* Extracted text *

A taste of soft-matter physics

Ten years after launching their highly successful course on science and cooking, Harvard University professors Michael Brenner, Pia Sörensen, and David Weitz have followed up with a book of the same title. It has the same objective as the course: To use cooking to teach the underlying concepts of soft-matter science.

Although Science and Cooking: Physics Meets Food, from Homemade to Haute Cuisine is obviously of interest to physicists and chemists, its use of recipes by world-famous chefs and its focus on molecular gastronomy give the book a broader appeal. By describing the science in simple terms and adding detailed recipes, the authors have cooked up an interesting read for Physics Today’s more technically oriented audience and the general public alike.

The first three of the book’s seven chapters cover topics commonly associated with cooking: the science of food ingredients and how changing pH or temperature can induce phase transformations in food molecules. Science and Cooking’s uniqueness lies in the three subsequent chapters, which are devoted to ideas from soft-matter science, including diffusion, viscosity and elasticity, and emulsions and foams. The last chapter takes an unexpected detour and focuses on the biology and chemistry of fermentation.

The authors do an excellent job of integrating underlying topics from physics and chemistry into the book’s narrative. They discuss, for example, the structure of different types of biomolecules in food and describe how changes in temperature and pH induced by cooking cause phase transitions in those molecules. Food properties such as taste, texture, and flavor are explained in terms of the basic chemistry and related to concepts of rheology and mechanics from soft-matter physics. Diffusion and elasticity are examined in considerable detail; the former is explained using random walks, and the latter is outlined by a simple quantitative calculation.

* Provided data *
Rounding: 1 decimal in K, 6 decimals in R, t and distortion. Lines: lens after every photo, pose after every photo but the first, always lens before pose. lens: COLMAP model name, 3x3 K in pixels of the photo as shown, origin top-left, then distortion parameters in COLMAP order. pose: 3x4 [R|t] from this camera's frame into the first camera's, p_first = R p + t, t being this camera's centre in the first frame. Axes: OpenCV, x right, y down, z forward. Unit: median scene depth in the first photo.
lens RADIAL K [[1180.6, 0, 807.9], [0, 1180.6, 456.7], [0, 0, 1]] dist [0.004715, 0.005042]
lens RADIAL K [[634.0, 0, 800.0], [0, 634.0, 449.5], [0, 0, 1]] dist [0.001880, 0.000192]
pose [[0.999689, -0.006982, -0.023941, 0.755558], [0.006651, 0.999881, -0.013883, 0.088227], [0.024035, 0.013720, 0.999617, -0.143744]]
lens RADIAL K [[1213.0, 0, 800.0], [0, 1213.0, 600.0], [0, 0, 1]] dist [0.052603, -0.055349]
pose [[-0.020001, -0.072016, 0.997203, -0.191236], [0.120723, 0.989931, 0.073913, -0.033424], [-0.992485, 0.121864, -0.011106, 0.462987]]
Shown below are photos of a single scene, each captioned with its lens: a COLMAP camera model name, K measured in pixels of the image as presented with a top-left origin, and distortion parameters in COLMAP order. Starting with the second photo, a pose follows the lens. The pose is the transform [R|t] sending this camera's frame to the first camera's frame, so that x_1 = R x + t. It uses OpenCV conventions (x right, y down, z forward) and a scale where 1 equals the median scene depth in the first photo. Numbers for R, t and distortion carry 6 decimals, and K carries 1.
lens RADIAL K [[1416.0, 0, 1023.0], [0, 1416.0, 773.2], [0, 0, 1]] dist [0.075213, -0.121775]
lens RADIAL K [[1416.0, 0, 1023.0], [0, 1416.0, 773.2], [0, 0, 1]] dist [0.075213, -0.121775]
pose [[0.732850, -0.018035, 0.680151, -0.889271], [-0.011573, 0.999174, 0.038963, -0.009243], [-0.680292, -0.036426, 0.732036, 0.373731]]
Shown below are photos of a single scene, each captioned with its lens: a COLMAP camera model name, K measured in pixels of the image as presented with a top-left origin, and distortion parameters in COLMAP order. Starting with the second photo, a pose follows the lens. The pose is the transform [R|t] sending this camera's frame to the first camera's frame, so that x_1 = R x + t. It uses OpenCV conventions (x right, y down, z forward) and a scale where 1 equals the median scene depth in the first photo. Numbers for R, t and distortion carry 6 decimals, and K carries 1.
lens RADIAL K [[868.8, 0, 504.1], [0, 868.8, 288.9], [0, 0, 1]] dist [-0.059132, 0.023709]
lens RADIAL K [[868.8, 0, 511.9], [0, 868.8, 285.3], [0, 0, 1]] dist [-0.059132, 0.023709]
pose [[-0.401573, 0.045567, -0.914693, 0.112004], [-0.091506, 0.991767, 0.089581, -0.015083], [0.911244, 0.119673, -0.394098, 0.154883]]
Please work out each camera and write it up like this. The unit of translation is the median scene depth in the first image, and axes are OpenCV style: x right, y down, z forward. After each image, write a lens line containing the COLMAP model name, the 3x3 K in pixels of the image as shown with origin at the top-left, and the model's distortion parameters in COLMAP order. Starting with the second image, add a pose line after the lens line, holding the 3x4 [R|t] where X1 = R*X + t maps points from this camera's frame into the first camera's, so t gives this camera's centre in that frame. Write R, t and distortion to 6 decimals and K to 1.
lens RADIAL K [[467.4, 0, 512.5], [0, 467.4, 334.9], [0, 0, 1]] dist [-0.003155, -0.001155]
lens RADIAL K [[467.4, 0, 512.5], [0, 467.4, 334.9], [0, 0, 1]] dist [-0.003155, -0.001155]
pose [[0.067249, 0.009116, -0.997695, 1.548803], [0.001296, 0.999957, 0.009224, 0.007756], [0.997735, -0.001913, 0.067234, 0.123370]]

* What to work on *
Resume the review of the book Science and Cooking after its last sentence, carrying on from the paragraph about diffusion and elasticity.

* Answer to this task *
Surprisingly, the authors did not include a simplified description of the intermolecular interactions that lead to thermal phase transitions in simple substances like water. That would have helped clarify the important distinction between the conformational phase transitions of proteins and the melting and freezing of water. The treatment of thermal physics and phase transitions in chapter 2 would have also benefited from a simplified overview of kinetic theory explaining how temperature relates to kinetic energy. In general, readers with a basic knowledge of physics and chemistry will understand and appreciate the underlying science of the topics covered in the book, but those who do not have such a background may find some of the material challenging.

The numerous recipes included in every chapter—more than a hundred in total—are a high point of Science and Cooking and serve to illustrate the scientific concepts. Many of them instruct readers on how to make simple yet delicious items, including ceviche, cheese, cookies, cakes, sauces, and beverages, that require only ingredients and tools found in most kitchens.

More exotic and complicated dishes, such as chocolate eggs, black truffle gel, and suckling pig with Riesling Pfalz, require rare ingredients and specialized equipment. However, they could be useful for restaurant chefs or demonstrations in a laboratory classroom equipped with liquid nitrogen, rotary evaporators, and temperature-controlled baths. Some of the far-out recipes like “old book essence” and “thousand-year-old eggs” are probably more fun to read than to eat, unless you have an adventurous palette.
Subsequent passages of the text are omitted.